- [ACTIVITY]
Your answer must be the exact lines of the listing below that run from the line with "left elbow: (224, 349, 15)" to the line with "left ankle: (247, 572, 33)", ends included, and no pictures.
(SOURCE RECORDS begins)
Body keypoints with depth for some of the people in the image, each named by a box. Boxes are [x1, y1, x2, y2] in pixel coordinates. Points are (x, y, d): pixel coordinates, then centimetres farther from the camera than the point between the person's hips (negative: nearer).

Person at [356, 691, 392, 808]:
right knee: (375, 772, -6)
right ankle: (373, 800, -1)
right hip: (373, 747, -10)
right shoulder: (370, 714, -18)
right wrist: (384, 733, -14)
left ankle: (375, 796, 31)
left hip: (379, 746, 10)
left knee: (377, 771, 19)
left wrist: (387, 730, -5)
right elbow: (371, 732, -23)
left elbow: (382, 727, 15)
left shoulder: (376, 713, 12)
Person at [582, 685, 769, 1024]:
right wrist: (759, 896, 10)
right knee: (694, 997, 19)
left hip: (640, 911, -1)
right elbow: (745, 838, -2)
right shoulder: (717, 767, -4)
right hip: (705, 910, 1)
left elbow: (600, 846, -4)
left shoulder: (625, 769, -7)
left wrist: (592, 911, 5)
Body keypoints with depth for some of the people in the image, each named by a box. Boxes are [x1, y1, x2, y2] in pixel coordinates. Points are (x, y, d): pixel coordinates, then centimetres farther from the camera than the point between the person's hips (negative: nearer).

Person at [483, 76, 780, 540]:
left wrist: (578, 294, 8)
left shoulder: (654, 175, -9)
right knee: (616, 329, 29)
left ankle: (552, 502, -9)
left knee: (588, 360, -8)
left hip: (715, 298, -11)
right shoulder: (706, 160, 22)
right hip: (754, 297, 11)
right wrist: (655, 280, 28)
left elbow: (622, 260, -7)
(SOURCE RECORDS ends)
(SOURCE RECORDS begins)
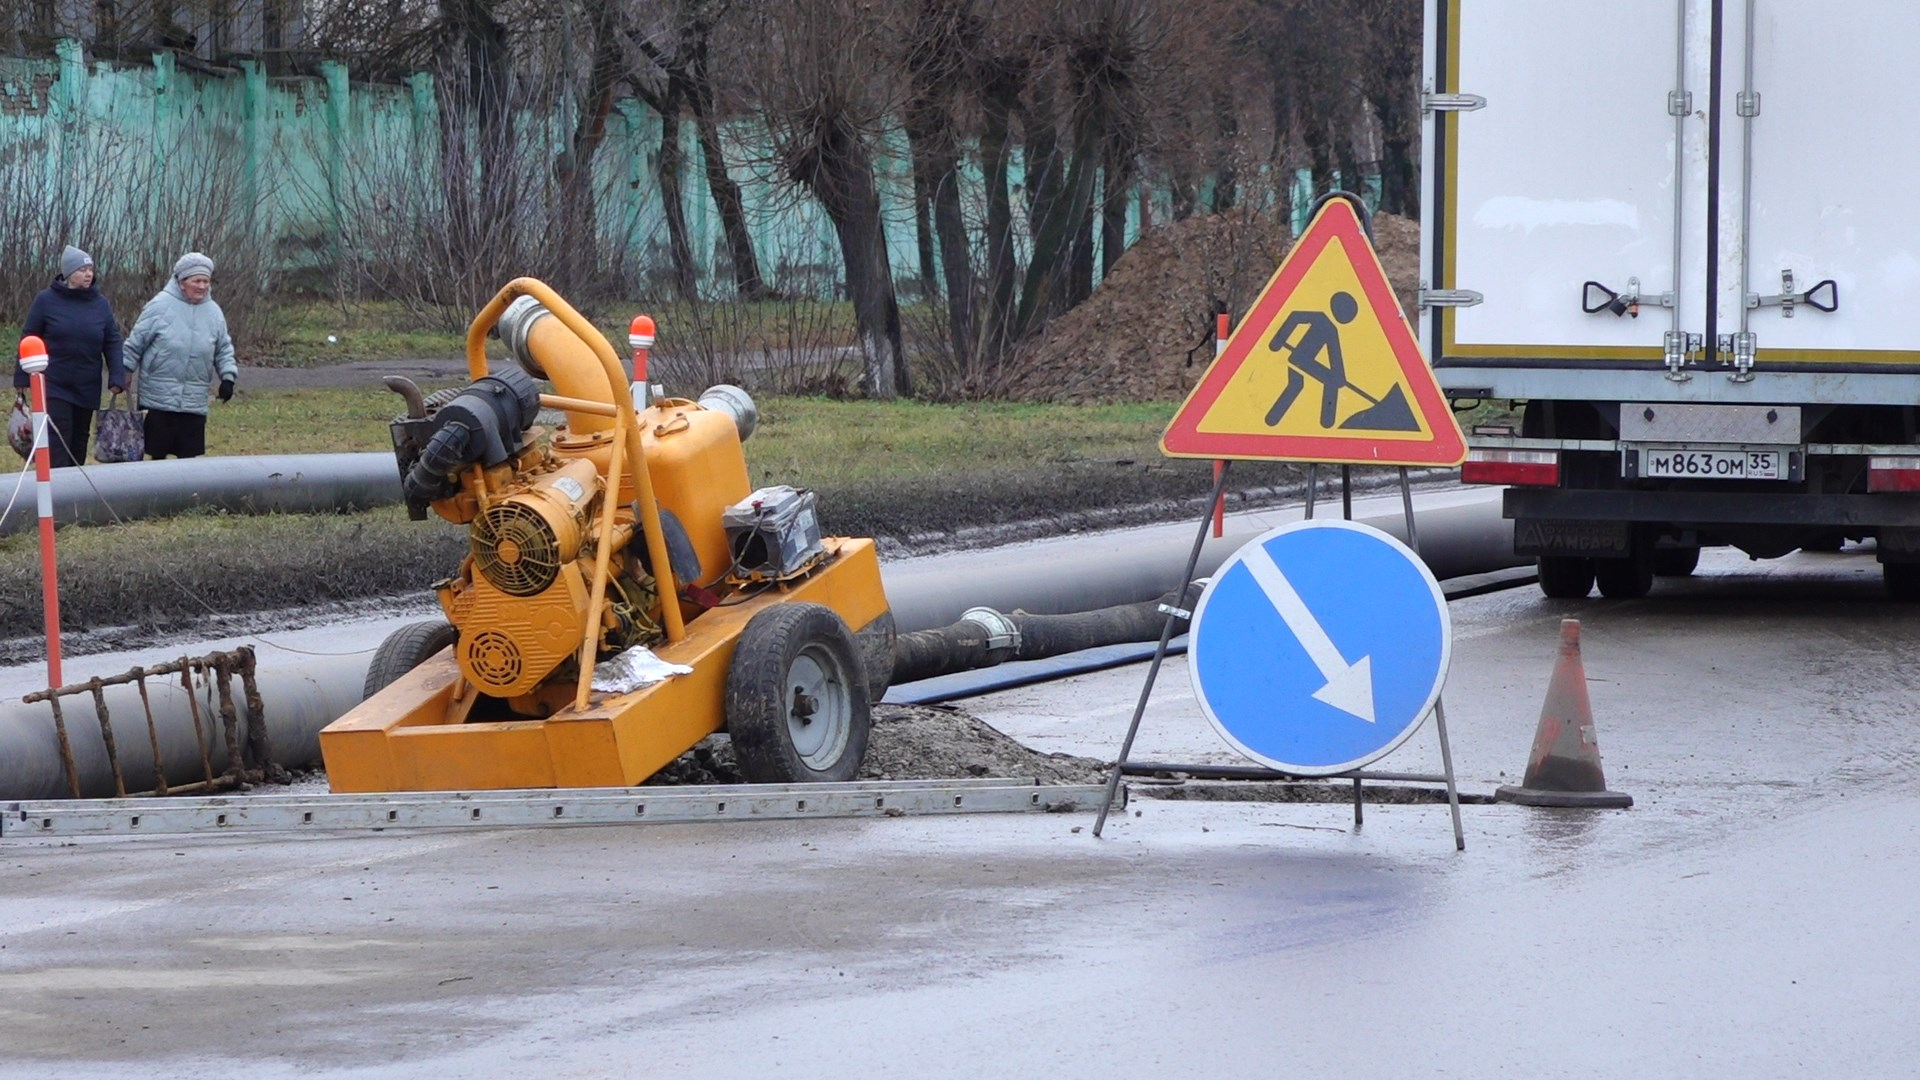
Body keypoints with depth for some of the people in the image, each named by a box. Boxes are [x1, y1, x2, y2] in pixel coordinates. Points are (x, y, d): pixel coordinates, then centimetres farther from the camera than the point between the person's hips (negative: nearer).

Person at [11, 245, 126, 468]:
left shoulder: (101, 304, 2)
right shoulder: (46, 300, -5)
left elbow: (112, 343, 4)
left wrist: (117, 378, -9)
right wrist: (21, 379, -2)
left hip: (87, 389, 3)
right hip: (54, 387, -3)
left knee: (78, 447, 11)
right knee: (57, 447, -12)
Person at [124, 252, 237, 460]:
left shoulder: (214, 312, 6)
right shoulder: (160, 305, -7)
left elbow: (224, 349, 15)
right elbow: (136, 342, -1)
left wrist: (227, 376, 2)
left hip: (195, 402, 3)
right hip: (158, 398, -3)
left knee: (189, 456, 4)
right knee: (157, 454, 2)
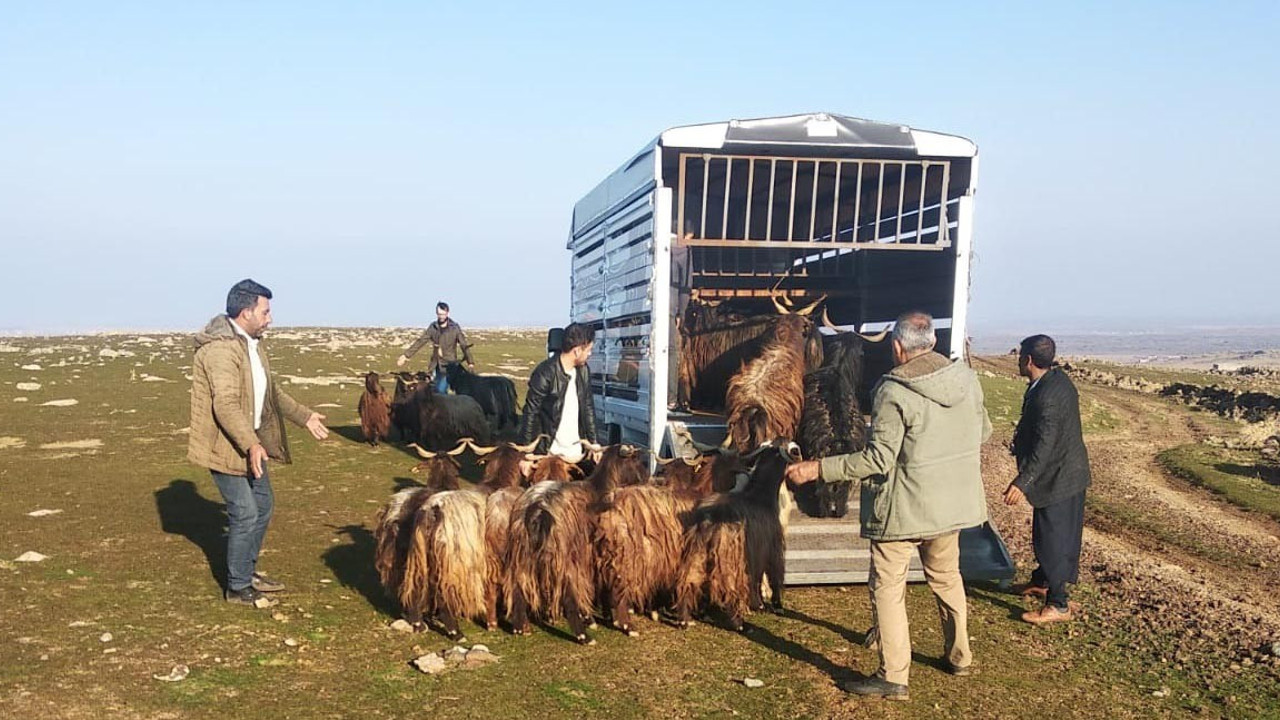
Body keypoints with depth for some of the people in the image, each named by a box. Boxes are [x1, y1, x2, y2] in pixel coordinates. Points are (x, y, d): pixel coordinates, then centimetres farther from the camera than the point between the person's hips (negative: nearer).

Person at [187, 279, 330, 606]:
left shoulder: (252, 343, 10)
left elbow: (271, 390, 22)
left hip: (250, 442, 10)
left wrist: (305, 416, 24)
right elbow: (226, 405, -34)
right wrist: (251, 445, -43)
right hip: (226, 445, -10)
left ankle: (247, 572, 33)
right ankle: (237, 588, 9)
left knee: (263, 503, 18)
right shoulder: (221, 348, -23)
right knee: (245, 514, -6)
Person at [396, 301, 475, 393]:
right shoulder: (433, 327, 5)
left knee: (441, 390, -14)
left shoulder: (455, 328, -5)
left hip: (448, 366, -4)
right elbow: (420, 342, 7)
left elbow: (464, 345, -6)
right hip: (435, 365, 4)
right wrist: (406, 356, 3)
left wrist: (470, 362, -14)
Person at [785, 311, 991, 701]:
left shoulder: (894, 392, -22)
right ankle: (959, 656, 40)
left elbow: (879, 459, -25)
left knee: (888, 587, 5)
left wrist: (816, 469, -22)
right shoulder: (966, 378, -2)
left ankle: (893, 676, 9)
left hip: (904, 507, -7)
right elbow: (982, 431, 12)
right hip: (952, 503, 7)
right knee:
(SOURCE RECORDS ends)
(SOURCE RECORDS begins)
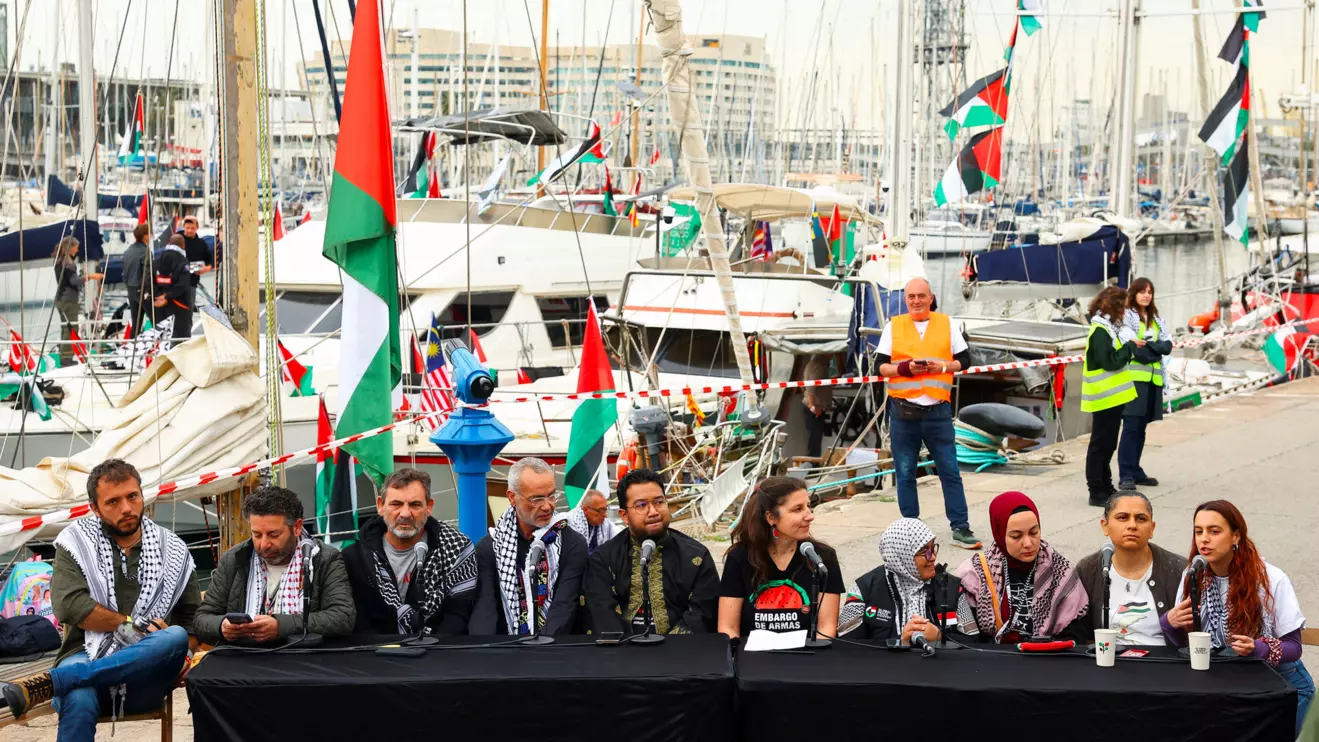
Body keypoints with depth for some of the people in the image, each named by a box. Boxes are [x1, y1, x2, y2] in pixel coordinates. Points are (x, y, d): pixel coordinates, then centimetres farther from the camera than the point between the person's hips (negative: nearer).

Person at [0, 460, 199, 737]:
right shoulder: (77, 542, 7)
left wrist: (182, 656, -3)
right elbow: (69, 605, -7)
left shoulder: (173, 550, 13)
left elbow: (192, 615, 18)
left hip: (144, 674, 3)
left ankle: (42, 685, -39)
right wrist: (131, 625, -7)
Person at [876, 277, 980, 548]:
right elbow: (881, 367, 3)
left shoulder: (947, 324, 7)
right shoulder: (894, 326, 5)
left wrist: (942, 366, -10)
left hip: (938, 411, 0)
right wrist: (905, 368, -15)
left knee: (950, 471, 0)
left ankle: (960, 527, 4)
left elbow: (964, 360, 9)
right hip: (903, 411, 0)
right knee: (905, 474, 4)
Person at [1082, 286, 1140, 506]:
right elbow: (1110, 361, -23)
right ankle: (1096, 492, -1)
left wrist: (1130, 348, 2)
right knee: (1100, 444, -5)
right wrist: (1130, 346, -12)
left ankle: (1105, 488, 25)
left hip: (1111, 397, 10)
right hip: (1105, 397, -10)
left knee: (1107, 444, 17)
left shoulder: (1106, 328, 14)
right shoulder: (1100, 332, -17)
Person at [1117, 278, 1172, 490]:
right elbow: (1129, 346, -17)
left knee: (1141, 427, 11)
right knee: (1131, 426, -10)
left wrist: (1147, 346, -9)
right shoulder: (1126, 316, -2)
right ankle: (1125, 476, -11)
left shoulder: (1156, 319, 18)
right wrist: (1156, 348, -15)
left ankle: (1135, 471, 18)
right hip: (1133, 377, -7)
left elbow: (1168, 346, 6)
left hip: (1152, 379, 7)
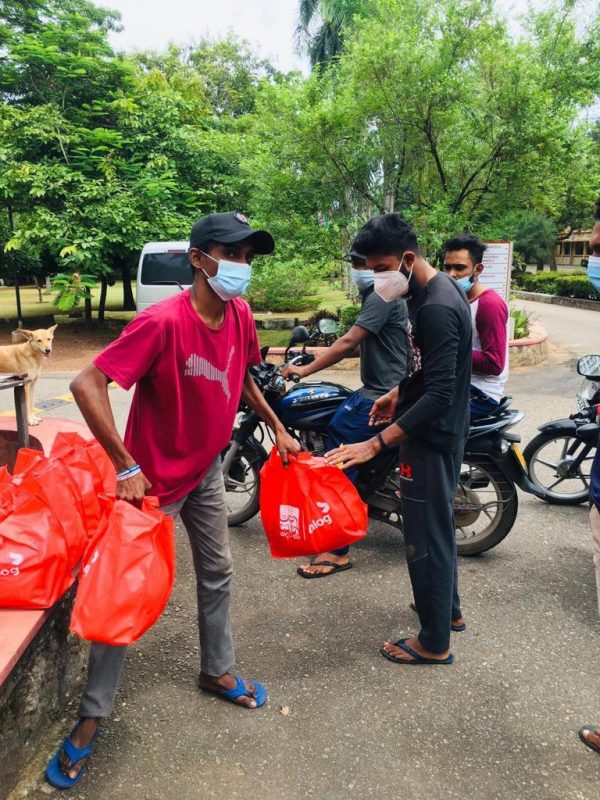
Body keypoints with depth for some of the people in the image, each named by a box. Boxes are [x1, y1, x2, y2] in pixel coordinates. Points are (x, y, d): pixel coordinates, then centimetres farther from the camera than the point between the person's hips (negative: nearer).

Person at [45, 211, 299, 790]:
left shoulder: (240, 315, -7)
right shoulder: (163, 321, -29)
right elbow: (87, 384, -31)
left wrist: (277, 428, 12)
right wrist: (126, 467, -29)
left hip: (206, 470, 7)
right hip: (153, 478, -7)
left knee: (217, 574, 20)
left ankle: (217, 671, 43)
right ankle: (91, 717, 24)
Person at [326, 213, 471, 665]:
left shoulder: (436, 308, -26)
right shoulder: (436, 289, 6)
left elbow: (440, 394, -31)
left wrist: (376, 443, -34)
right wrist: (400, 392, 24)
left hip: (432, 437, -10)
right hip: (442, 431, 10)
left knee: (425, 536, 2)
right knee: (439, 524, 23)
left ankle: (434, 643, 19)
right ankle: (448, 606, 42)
(SOURCE RECORDS ends)
- [RESPONSE BELOW]
left elbow: (224, 349, 15)
right elbow: (136, 342, -1)
left wrist: (227, 376, 2)
left hip: (195, 402, 3)
right hip: (158, 398, -3)
left knee: (189, 456, 4)
right knee: (157, 454, 2)
Body keypoints with depth for some of the people in the image, each named by a box. Boxes are [x1, y1, x2, y2] in pixel coordinates. Points are (x, y, d): pixel coordinates, then centimetres farther from the camera than the point between the person's hips (negative: nearer).

Person at [187, 279, 330, 606]:
left shoulder: (252, 343, 10)
left elbow: (271, 390, 22)
left hip: (250, 442, 10)
left wrist: (305, 416, 24)
right elbow: (226, 405, -34)
right wrist: (251, 445, -43)
right hip: (226, 445, -10)
left ankle: (247, 572, 33)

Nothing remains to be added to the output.